Se o seu plano montenegrino passa por uma sociedade ou por uma obra, as licenças e a fiscalidade pesam tanto como o título de residência; descrevemos essa cadeia na nota sobre o investimento hoteleiro no Montenegro. Acompanharemos a passagem pelas comissões e anotaremos aqui a data de aprovação e o número do jornal oficial quando existirem; o fio dos textos é mantido em Atualizações legais.

Perguntas frequentes

Já está em vigor? Posso apresentar pedido ao abrigo do artigo 70g?

Não. A 7 de setembro de 2026 o projeto está «U proceduri»: entregue e em comissões, não aprovado. O artigo 70g ainda não existe na lei dos estrangeiros e nenhuma autoridade pode emitir um título com esse fundamento. Se for aprovado nestes termos, o artigo 10.º prevê a entrada em vigor ao oitavo dia da publicação no «Sl. list CG».

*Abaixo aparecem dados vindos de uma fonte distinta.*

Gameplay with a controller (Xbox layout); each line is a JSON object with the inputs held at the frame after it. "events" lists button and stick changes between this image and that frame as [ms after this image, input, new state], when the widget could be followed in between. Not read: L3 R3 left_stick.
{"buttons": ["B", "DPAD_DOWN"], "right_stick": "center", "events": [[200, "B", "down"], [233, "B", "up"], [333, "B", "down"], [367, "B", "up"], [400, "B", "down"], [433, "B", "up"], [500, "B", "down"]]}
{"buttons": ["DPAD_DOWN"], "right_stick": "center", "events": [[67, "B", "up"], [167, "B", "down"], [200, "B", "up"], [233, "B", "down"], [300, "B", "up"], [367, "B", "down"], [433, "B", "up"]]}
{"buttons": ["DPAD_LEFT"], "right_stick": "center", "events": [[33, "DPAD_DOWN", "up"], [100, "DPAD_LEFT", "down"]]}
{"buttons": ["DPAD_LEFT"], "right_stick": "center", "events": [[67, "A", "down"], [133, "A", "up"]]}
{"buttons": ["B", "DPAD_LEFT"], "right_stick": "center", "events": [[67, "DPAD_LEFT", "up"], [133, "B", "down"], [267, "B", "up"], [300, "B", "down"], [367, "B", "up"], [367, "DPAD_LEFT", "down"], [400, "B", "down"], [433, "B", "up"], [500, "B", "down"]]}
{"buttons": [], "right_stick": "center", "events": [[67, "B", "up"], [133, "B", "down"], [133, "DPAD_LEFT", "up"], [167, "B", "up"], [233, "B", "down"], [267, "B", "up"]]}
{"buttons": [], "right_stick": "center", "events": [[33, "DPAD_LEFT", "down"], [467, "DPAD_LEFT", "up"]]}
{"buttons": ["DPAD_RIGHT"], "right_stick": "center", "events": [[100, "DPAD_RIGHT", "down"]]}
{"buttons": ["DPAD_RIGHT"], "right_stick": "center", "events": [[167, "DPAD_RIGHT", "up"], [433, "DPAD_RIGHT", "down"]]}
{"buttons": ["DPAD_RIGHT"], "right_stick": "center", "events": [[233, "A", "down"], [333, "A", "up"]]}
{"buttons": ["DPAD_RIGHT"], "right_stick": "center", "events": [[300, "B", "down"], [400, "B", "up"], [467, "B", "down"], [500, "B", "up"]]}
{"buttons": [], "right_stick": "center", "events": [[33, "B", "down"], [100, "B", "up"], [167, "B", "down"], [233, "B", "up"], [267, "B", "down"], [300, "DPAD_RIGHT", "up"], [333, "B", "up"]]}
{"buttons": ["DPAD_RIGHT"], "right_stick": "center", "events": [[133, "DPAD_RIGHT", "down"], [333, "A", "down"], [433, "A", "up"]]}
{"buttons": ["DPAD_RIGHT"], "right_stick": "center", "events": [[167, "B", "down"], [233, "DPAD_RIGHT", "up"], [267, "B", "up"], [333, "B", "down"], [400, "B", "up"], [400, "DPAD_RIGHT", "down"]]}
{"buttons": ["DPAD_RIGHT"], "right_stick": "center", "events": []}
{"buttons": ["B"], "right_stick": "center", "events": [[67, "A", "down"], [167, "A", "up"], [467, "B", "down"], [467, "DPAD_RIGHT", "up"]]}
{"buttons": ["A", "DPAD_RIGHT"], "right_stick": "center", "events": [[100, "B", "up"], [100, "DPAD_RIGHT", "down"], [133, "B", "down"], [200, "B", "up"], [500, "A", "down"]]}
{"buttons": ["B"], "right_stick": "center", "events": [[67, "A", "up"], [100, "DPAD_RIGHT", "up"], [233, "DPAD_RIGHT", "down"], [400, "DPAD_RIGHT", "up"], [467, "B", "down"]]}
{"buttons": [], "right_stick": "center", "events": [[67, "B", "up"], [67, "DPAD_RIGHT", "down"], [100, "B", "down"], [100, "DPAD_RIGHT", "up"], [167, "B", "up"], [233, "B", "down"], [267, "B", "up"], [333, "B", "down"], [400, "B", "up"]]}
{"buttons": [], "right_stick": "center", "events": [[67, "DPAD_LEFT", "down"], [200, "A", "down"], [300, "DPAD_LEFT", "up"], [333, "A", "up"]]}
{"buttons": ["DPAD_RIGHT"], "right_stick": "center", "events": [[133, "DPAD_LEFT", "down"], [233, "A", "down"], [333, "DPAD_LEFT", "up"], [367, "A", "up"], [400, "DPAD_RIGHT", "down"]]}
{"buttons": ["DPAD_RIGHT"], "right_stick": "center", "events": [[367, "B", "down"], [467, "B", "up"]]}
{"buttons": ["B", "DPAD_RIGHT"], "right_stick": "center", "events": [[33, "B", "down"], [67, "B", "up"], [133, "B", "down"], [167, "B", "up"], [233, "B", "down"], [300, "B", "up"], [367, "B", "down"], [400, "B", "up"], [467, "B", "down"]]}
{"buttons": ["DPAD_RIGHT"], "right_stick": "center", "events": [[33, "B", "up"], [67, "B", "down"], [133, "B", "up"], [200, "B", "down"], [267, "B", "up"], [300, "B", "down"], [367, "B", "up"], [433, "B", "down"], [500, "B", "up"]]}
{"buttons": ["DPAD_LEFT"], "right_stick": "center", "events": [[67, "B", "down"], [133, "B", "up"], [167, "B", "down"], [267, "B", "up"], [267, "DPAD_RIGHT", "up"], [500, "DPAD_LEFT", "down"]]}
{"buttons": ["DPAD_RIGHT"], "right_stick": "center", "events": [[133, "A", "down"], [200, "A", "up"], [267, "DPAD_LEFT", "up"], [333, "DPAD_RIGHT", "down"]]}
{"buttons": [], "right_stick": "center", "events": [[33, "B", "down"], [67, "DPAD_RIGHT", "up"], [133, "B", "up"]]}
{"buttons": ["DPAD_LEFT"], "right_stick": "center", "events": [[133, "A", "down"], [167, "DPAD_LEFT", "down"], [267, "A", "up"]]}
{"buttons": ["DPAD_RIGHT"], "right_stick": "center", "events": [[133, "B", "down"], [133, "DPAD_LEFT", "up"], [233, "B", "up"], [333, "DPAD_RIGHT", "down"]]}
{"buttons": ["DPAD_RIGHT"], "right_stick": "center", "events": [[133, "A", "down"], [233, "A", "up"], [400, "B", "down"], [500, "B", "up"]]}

Não sou cidadão da UE. O artigo 70g aplica-se-me?

O título não. O n.º 1 está escrito para «um preduzetnik ou proprietário de uma sociedade que seja cidadão da UE», e nenhum número o estende a nacionais de Estados terceiros; a Islândia, o Listenstaine, a Noruega e a Suíça, nomeadas noutras dispensas desta lei, não aparecem aqui. As disposições do mesmo projeto sobre empregadores e transportadores aplicam-se independentemente da nacionalidade.

O que conta exatamente como os 250.000 euros e quando tem de estar aplicado?

O n.º 2 indica três formas: entrada direta de capital em sociedade montenegrina nova ou existente, aquisição de quota nessa sociedade, ou fundos em conta escrow até serem afetados a um projeto empresarial aprovado, em todos os casos com prova da origem do dinheiro. O n.º 1 pede prova de investimento na entrega e o n.º 5 prova de investimentos realizados na prorrogação; a distância entre as duas expressões não vem definida.

O que significa na prática a regra dos 15 dias?

O n.º 7 exige que o cidadão da UE permaneça pelo menos 15 dias no Montenegro durante a validade do título. O projeto não liga consequência ao incumprimento e não altera o artigo 83.º, que enumera as causas de cessação da autorização de residência e trabalho. Enquanto o texto aprovado não resolver isto, trataríamos esses 15 dias como presença que é preciso poder documentar, e não como formalidade.

Emprego estrangeiros no Montenegro. O que muda para mim?

A exposição a coimas. O novo artigo 210a prevê de 1.000 a 10.000 euros para o empregador pessoa coletiva, de 300 a 2.000 para a pessoa responsável dentro dela e de 300 a 6.000 para o preduzetnik, além de proibição de atividade até seis meses. Entre as onze previsões estão empregar estrangeiro em situação irregular, não celebrar o contrato de trabalho nem inscrever na segurança social nas 24 horas seguintes à emissão do título, e não informar o ministério nos oito dias seguintes ao fim do trabalho.